[Source material Boundary: Start]

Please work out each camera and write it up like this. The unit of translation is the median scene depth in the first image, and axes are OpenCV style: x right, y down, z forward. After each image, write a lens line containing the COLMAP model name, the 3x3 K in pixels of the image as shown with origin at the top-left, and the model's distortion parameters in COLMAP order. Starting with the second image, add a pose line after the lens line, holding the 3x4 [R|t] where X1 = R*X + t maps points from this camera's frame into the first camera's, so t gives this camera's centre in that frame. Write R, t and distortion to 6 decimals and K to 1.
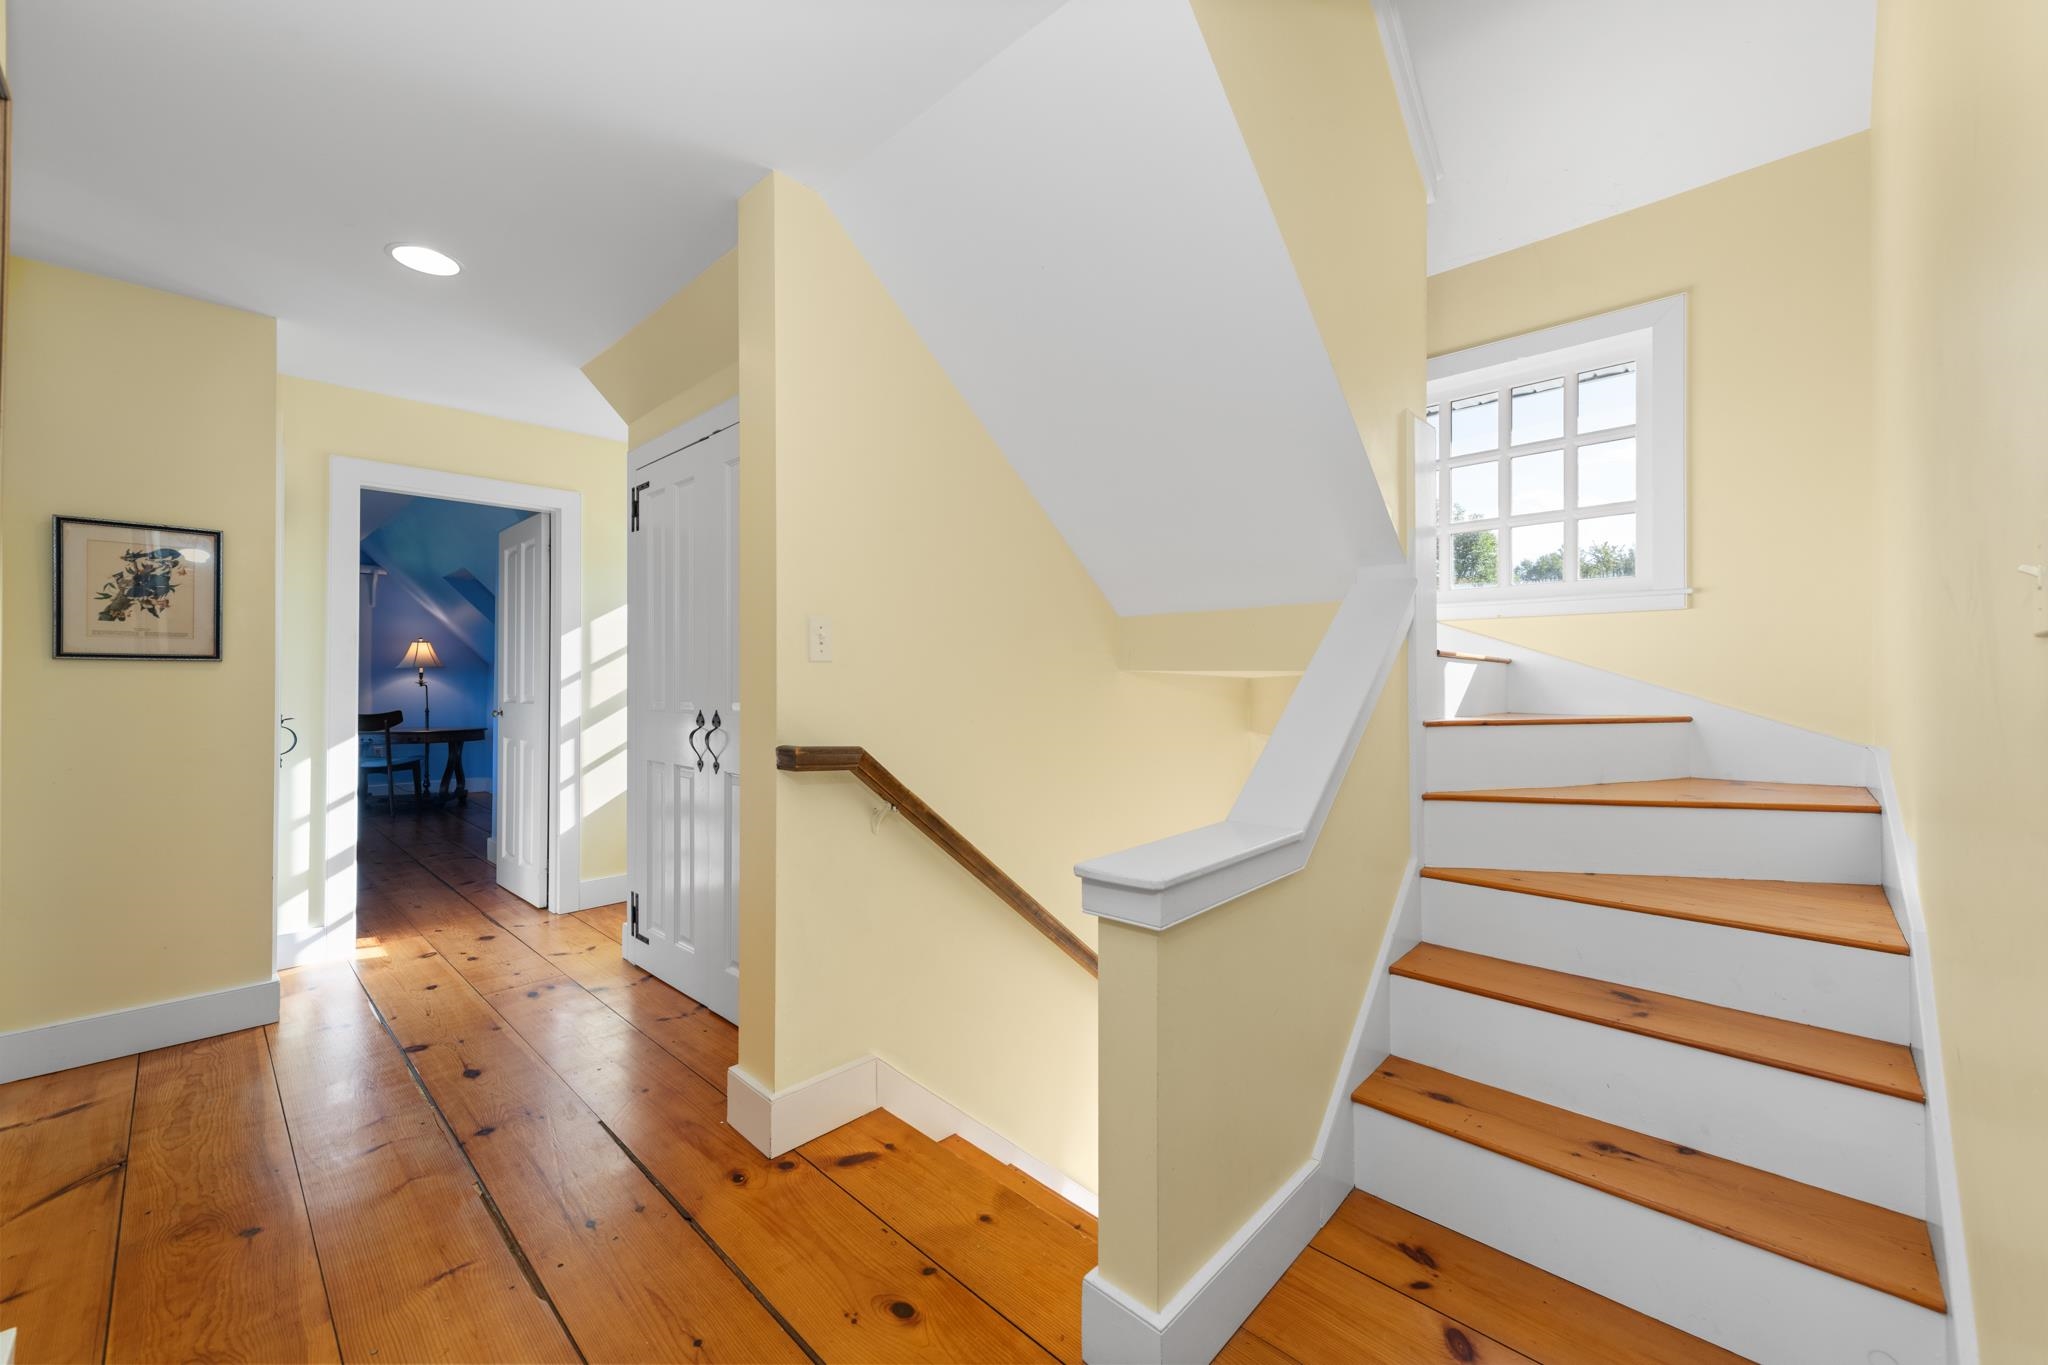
lens RADIAL K [[809.0, 0, 1040.3], [0, 809.0, 675.8], [0, 0, 1]] dist [0.009977, -0.001466]
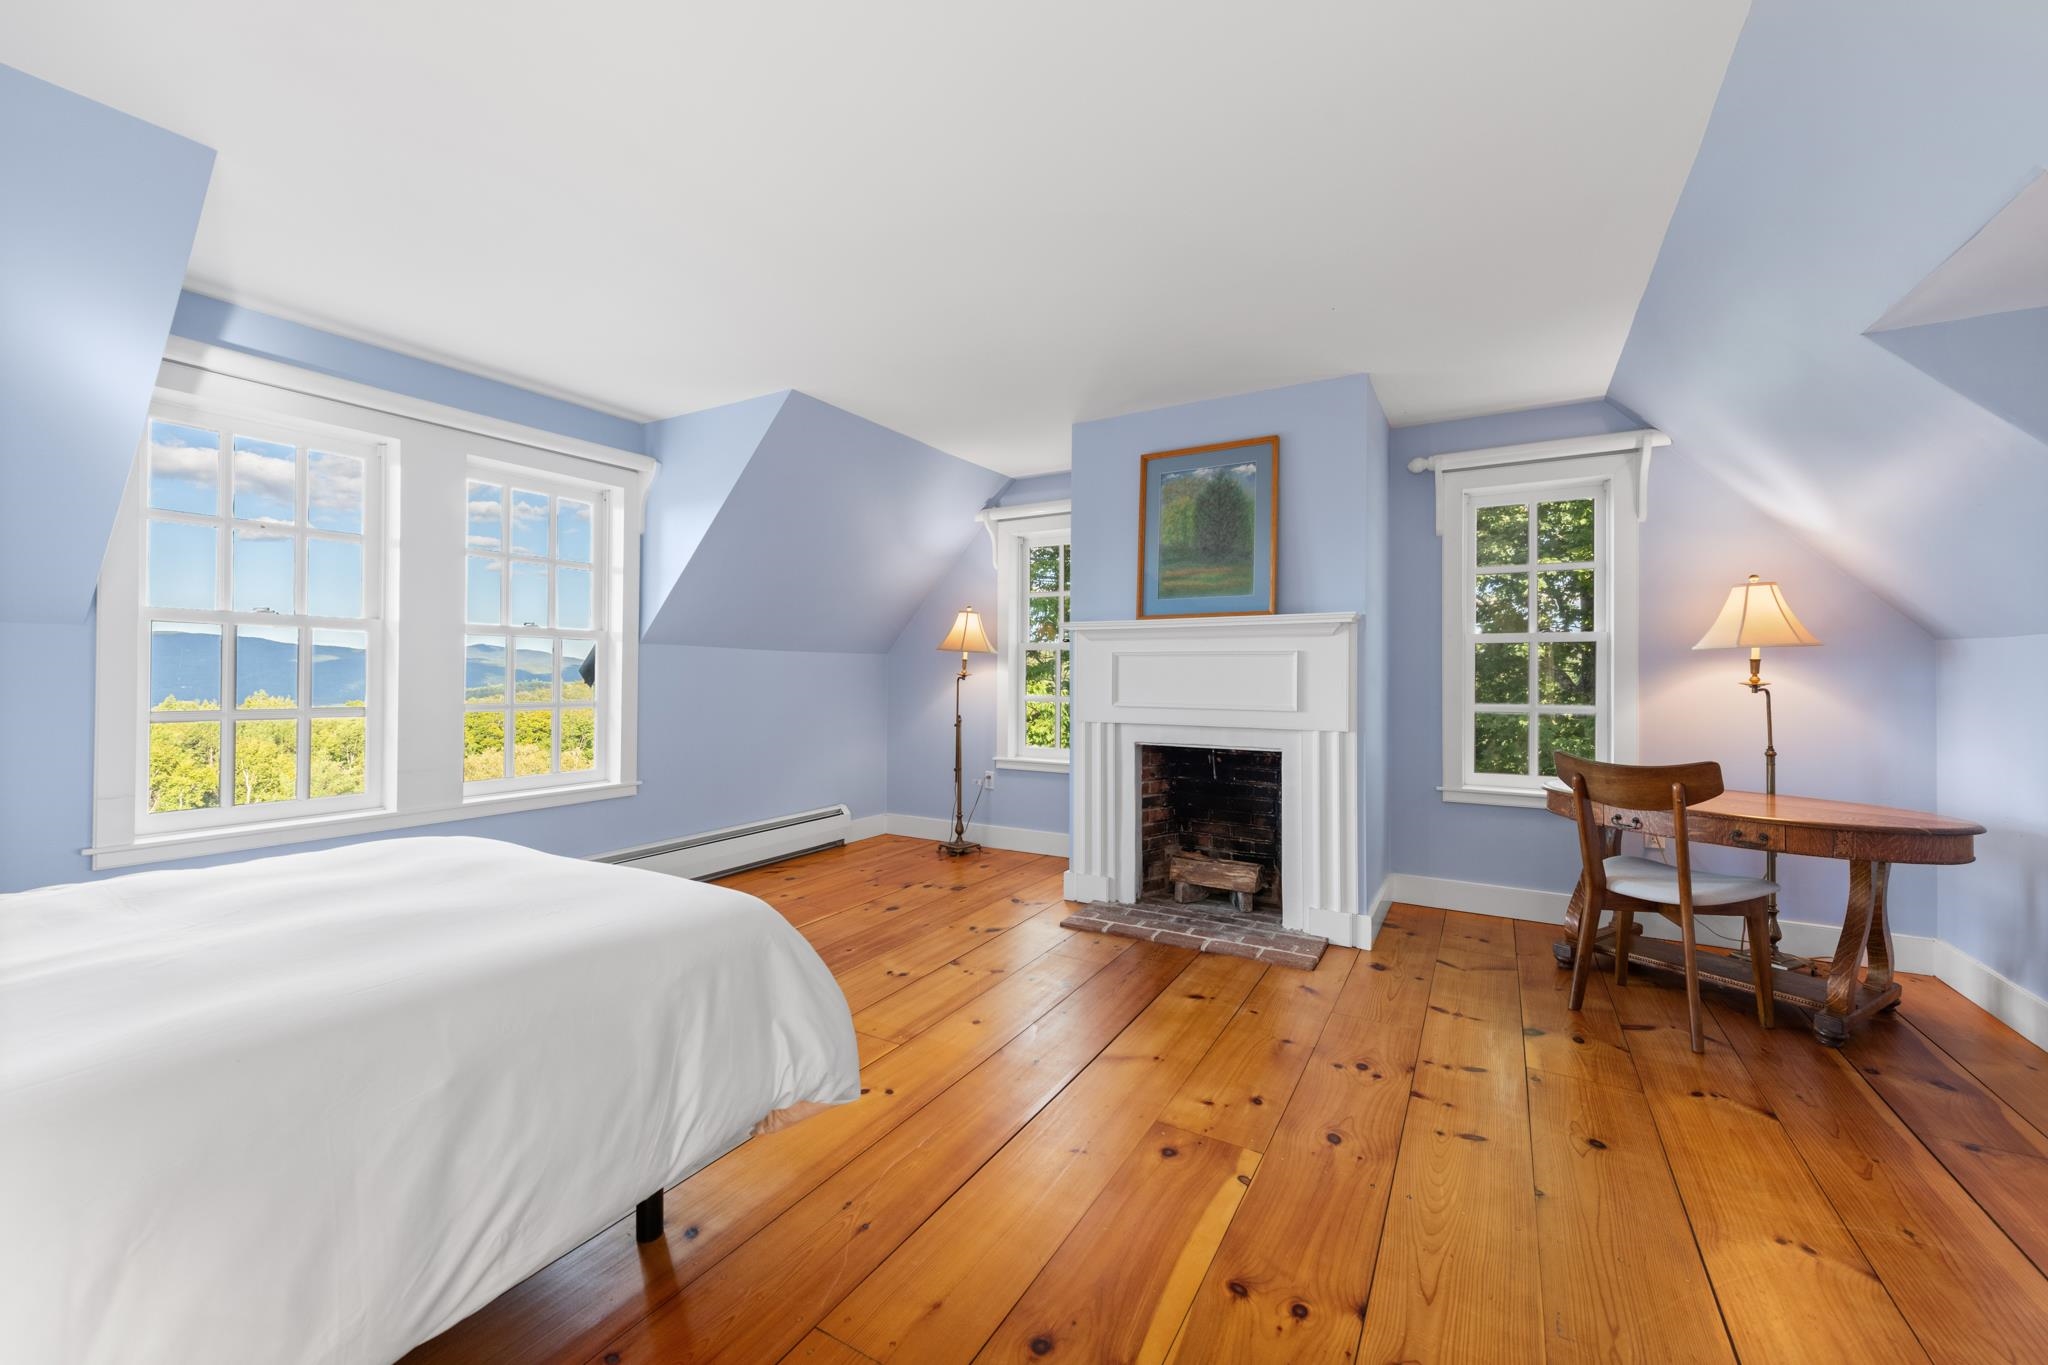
lens RADIAL K [[809.0, 0, 1035.1], [0, 809.0, 668.3], [0, 0, 1]] dist [0.009977, -0.001466]
pose [[0.239344, -0.009113, -0.970892, -0.490916], [-0.000092, 0.999956, -0.009408, 0.005225], [0.970935, 0.002341, 0.239332, 0.599803]]
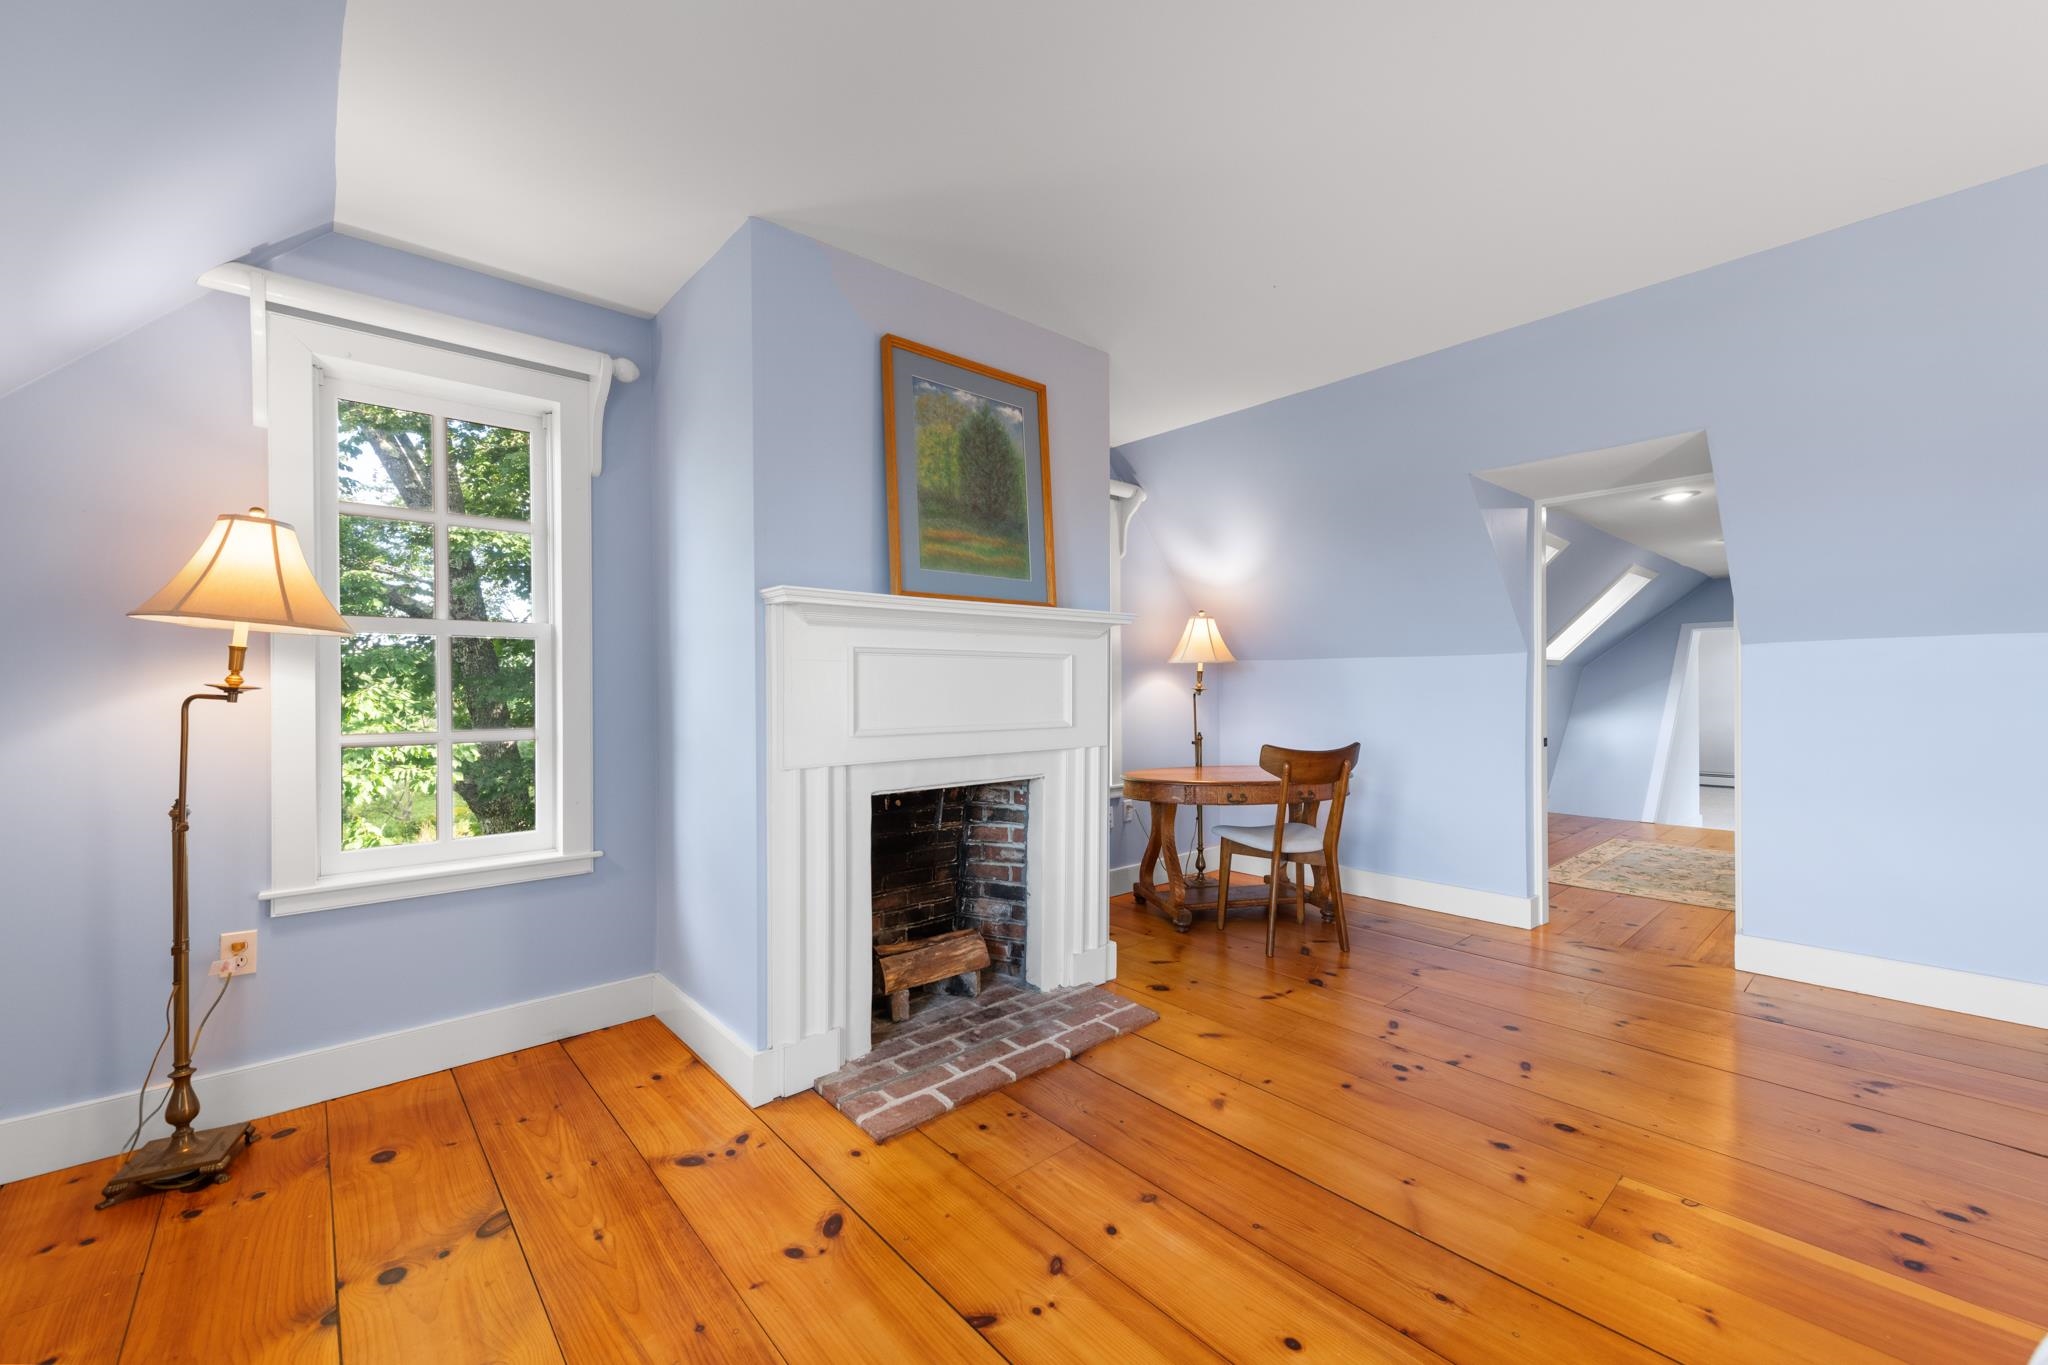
lens RADIAL K [[809.0, 0, 1038.1], [0, 809.0, 689.2], [0, 0, 1]] dist [0.009977, -0.001466]
pose [[0.997534, -0.005537, -0.069963, -0.874508], [0.006071, 0.999954, 0.007426, 0.004529], [0.069918, -0.007832, 0.997522, 0.474701]]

[Source material Boundary: End]

**Aim of the task:** Could you write out every record exactly, leaving the pictures out?

**Output:**
Please work out each camera and write it up like this. The unit of translation is the median scene depth in the first image, and axes are OpenCV style: x right, y down, z forward. After each image, write a lens line containing the COLMAP model name, the 3x3 K in pixels of the image as shown with origin at the top-left, and the model's distortion parameters in COLMAP order. Starting with the second image, add a pose line after the lens line, holding the 3x4 [R|t] where X1 = R*X + t maps points from this camera's frame into the first camera's, so t gives this camera's centre in that frame. Write R, t and distortion to 6 decimals and K to 1.
lens RADIAL K [[809.0, 0, 1040.3], [0, 809.0, 675.8], [0, 0, 1]] dist [0.009977, -0.001466]
lens RADIAL K [[809.0, 0, 1035.1], [0, 809.0, 668.3], [0, 0, 1]] dist [0.009977, -0.001466]
pose [[0.239344, -0.009113, -0.970892, -0.490916], [-0.000092, 0.999956, -0.009408, 0.005225], [0.970935, 0.002341, 0.239332, 0.599803]]
lens RADIAL K [[809.0, 0, 1038.1], [0, 809.0, 689.2], [0, 0, 1]] dist [0.009977, -0.001466]
pose [[0.997534, -0.005537, -0.069963, -0.874508], [0.006071, 0.999954, 0.007426, 0.004529], [0.069918, -0.007832, 0.997522, 0.474701]]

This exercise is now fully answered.